Hi Spacedog,
My pwBPD has recently admitted that none of the reasons she's given for splitting me black--that I am delusional, a parasitic loser, insane(in bad way... . she says that she knows that she, too, is insane, but in a good way), an abuser who she fears will break into her house and kill her, etc.--have any objective truth or can be justified by evidence/facts... . this is just how she feels/experiences me. She seems to think this is perfectly normal and healthy. I'm not sure how to respond to this. I always try to validate her feelings by telling her that there are no "wrong" feelings--feelings aren't right or wrong, they just are--but if she already realizes they are not based on facts and are just feelings, and the some of the statements she's making are delusional, how do I handle this situation?
There's a very clear pattern to this behavior that I would like for her to see, but i don't know how to point it out without making her feel judged... . because this will only make her more defensive. She has told me several times that she can't hide from me because I know how her mind works and I understand her. I asked her how that made her feel and she said "good, scared, shaky, sad, relieved". She knows that I love her very much and accept her-all of her(i think this scares her more than anything). But every time she starts to open to me and engage in a real way, the wall goes up (she admits this is true) and then I'm the devil. Her latest excuse for this is that God told her to stay away from me when we first met last year(because I am a destructive, negative influence and I will harm her) but she didn't listen and God is telling her the same thing now.

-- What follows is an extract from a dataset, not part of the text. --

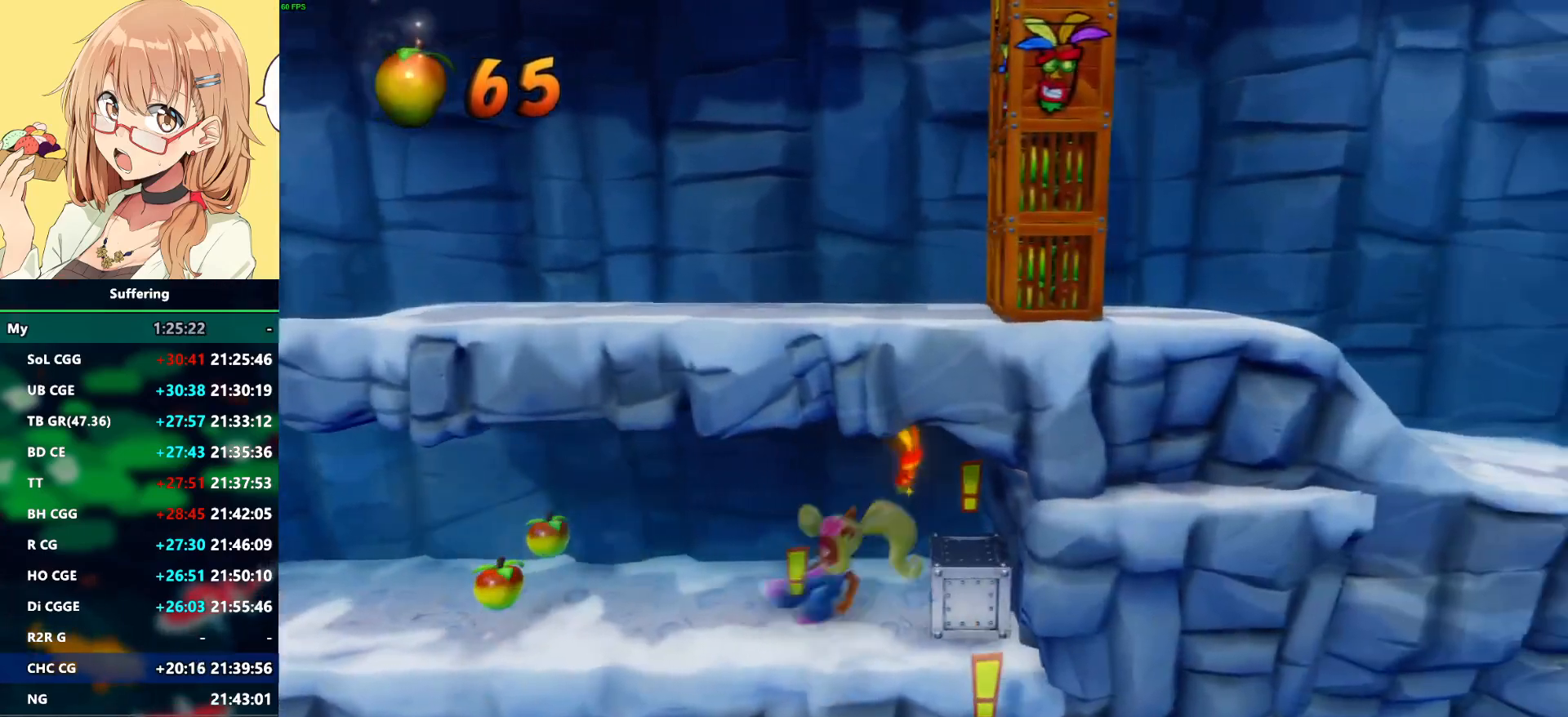
{"buttons": ["DPAD_LEFT"], "left_stick": "center", "right_stick": "center", "events": [[67, "R1", "up"], [150, "SQUARE", "down"], [267, "SQUARE", "up"]]}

Do any of you have any insight or advice for me?
sadly the pwBPD has no control when dysregulated so what comes out of their mouth is not always rational. An understanding of the problem will not help them avoiding it. The solution is learning how not to get dysregulated and the clinically proven best path towards that goal is DBT therapy. Insight in the delusional thinking may at one point in time play a small role when the pwBPD will understand twisted thinking. But until that can be tackled without the pwBPD feeling judged and dysregulating from that discussion is a long way. Actually one of the reason a T is better at dealing with this is that the T is not as close and is able to communicate these points at the right time in the right form.
From our vantage point the LESSONS offer the best path forward to handle our side and support the pwBPD handling themselves. The key levers are:
- avoid invalidation. That accounts for most of the triggers we can and should avoid.
- validate. In a healthy relationship there is a ratio of 5:1 of validating to invalidating exchanges. Apply validation liberally. Especially be not afraid to validate negative emotions.
- boundaries. Protect yourself from abuse and restore respect in the relationship.
- self care. This is a long distance race and a lot here on the board start with a heat stroke and dehydrated. We need to be strong and have to come first.